Task prompt:
When a line in the data below includes "political", count it; then give only the total.
*** Task input
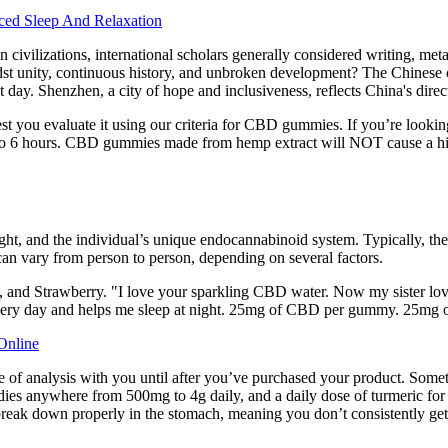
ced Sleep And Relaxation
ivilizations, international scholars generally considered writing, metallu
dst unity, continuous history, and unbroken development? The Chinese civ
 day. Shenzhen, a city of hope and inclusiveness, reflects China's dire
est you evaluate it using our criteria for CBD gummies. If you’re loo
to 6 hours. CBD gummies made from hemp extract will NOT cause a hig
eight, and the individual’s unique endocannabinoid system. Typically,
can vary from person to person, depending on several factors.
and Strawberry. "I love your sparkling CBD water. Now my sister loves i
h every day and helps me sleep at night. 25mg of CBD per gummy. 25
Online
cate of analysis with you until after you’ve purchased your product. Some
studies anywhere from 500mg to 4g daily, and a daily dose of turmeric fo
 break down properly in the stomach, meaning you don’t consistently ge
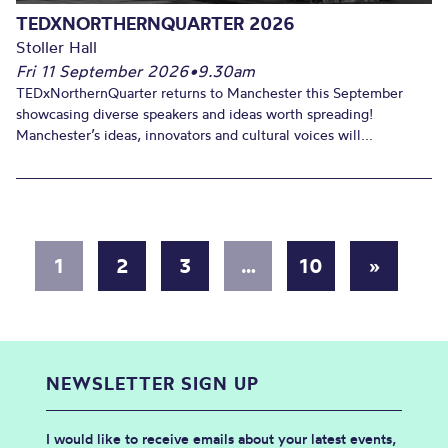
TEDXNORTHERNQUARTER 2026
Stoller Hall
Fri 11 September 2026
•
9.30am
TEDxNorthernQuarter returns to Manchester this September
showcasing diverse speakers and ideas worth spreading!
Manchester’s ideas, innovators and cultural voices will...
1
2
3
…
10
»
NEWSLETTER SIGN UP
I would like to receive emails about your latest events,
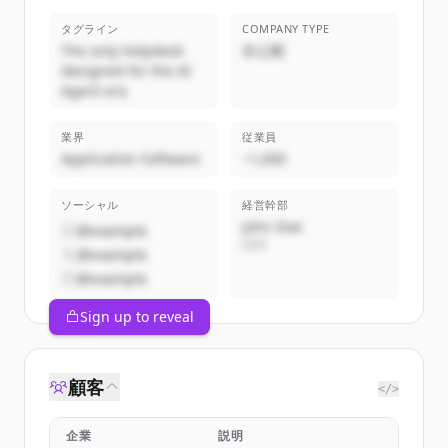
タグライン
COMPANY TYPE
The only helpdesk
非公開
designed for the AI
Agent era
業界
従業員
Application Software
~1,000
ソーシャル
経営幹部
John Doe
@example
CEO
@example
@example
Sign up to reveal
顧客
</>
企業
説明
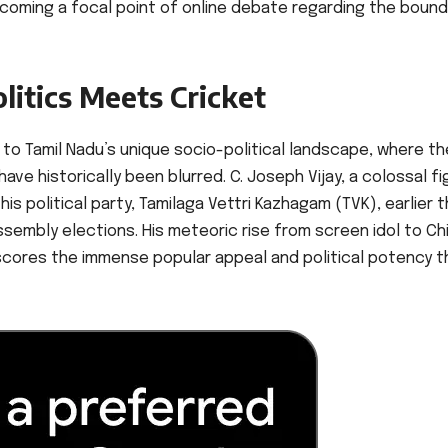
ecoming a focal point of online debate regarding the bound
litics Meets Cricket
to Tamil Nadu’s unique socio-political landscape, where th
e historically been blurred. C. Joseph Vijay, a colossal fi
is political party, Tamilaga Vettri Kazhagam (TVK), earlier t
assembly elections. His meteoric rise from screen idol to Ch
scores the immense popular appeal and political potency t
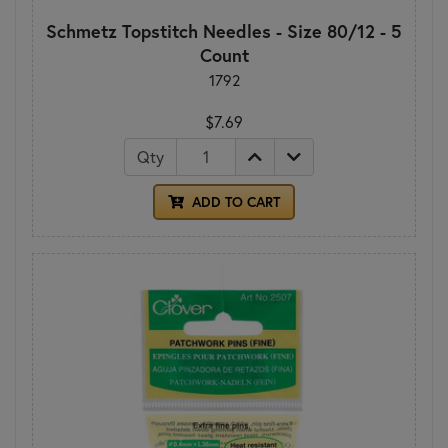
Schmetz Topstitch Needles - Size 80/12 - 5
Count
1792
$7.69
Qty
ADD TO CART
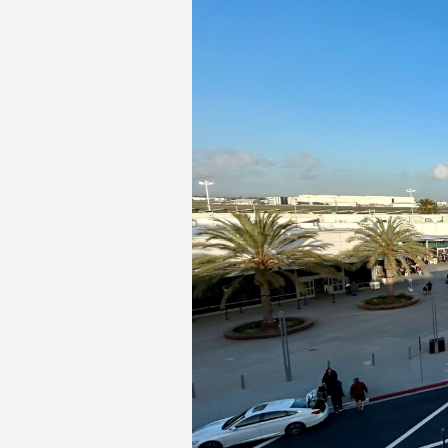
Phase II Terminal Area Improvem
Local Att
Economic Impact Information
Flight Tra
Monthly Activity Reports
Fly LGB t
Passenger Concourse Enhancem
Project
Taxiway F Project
******
The answer:
3